So today they asked me if I believe in reincarnation. And it made me wonder just what it is that keeps this enormously complicated chemical reaction that we call life reacting? Science can reduce all of the things that we consider a human “life” to a series of chemical reactions. But we can’t seem to put our finger on why those reactions continue. Why do they continue to happen? And why do they stop, either abruptly, traumatically, or slowly, after a long period of time?
Just what is the “spark” of life? Is it just a collection of energy, in the physics sense of energy, in a higher energy state, slowly dissipating, over time, following the laws of thermodynamics? Are we simply closed thermodynamic systems, slowly, or rapidly, yielding to entropy? Or is there something to this spark?
We’ve grappled with this question since the dawn of sentience. Before we had the tools to analyze and understand the chemical processes, we devised the concept of the soul, or spirit, to explain why the fire went out in one of our ancestors, why someone died. And we devised different explanations of where the soul “went” when it “left” the body. The explanation depended on where you were in the world and at what time you were in the world.

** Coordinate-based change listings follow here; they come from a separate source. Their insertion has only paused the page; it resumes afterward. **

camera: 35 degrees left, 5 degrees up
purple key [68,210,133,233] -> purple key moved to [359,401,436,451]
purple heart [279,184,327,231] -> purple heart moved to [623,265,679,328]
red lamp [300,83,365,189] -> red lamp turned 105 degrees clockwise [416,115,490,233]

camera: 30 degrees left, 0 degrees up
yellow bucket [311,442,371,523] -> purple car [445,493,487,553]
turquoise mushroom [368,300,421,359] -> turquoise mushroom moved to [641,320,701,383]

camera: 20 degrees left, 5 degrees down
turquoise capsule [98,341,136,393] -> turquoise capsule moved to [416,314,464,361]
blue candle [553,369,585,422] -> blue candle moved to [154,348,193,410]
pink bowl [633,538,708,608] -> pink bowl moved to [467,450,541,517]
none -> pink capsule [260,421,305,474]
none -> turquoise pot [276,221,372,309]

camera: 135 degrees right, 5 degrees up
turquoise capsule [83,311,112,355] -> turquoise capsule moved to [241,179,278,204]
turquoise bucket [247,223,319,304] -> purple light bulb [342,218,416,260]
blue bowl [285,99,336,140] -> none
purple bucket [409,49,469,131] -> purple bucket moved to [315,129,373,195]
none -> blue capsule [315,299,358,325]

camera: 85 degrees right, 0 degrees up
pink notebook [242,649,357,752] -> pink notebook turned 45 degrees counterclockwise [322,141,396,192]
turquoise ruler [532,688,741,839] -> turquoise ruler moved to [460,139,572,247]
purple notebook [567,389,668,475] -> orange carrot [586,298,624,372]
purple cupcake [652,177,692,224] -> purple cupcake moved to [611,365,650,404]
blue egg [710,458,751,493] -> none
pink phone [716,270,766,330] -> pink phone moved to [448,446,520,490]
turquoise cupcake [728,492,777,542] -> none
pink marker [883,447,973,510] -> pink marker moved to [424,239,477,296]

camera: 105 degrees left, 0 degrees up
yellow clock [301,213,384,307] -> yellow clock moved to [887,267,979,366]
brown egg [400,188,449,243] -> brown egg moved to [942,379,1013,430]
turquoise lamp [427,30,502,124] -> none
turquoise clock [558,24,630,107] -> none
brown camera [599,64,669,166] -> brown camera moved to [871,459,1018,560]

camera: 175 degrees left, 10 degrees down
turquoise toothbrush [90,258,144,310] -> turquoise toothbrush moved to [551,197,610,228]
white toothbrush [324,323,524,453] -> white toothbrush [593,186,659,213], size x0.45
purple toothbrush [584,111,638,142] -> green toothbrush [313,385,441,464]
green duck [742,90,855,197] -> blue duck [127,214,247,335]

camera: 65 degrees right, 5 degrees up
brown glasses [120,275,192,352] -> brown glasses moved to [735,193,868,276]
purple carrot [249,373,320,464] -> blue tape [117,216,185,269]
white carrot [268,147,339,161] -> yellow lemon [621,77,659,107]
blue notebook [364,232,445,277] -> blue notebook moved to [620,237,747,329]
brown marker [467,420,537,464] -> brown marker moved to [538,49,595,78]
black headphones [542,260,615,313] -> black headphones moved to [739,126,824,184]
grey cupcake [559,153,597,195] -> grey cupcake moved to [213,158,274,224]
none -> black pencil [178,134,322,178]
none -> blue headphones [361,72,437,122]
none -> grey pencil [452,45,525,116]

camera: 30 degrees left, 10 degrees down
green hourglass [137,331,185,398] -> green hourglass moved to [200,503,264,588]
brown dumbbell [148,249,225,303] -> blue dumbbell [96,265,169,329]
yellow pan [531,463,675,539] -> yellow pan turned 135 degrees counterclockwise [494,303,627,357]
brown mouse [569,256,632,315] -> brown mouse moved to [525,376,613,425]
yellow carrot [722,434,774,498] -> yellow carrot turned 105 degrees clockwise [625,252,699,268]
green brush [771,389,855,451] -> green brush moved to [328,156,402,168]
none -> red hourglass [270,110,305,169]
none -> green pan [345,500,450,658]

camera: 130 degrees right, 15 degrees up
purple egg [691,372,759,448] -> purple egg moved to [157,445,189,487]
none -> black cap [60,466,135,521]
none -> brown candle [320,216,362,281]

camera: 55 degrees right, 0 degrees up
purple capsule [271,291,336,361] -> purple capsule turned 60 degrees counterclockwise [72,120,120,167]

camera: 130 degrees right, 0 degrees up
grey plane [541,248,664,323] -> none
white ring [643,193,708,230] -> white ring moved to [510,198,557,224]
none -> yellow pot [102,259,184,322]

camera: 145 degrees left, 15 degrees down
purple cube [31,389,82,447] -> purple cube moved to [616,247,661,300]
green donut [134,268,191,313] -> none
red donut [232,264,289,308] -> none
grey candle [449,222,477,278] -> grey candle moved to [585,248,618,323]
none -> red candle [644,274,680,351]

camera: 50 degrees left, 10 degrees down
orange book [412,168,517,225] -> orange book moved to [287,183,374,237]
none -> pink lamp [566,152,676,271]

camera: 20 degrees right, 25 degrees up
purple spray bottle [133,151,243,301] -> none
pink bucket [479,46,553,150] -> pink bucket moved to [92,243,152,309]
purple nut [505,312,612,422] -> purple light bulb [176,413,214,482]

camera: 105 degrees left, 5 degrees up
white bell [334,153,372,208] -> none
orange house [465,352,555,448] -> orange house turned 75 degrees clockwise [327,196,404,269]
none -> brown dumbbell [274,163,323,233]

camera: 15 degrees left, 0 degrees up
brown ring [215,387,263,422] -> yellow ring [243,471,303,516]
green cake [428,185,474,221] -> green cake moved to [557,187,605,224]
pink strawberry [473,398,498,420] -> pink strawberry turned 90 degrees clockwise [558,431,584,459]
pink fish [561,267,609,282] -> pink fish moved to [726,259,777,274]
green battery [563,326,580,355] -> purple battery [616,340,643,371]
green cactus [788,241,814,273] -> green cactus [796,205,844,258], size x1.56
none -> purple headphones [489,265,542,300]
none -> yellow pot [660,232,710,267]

In our struggles to understand how this reaction continued, and why it ended, we developed many different systems of understanding. Many of the early systems were associated with religion. Reincarnation is a part of one of those systems. You keep coming back until you get it right. If you really screw it up, you might come back in a way that makes you suffer for the transgressions of the previous attempt. Almost like aversion therapy. Instant karma’s gonna get you!
The Abrahamic concept of a heaven and hell is also a part of one of those systems. It’s a bit more like a reward therapy. Behave and you’ll be rewarded with eternal bliss. Not so good, and you’ll get eternal damnation. Seems like a pretty good method to regulate the chemical reaction.
Later systems, when we had evolved a bit, were associated with philosophy. But none of the systems seems to be able to answer the question of why the reaction continues, or ends, without relying on the acceptance of something that can’t be proved empirically. All the systems require us to take something on faith. It seems we can’t quite wrap our heads around the possibility that we are really just chemical reactions, a collection of energy going from a high entropic state to a low entropic state, to equilibrium.
I would like to think there’s something to the spark. I’d like to think that, because I’m doing good by all the other chemical reactions in my vicinity, because I’m treating all the other chemical reactions around me like I would want them to treat me, that I’ll achieve enlightenment, that I’ll be rewarded with eternal bliss, that I’ll reach nirvana, that I’ll spend eternity in Valhalla. But I guess I’ll have to wait until my chemical reaction stops to find out. In the meantime, I’ll just enjoy the ride.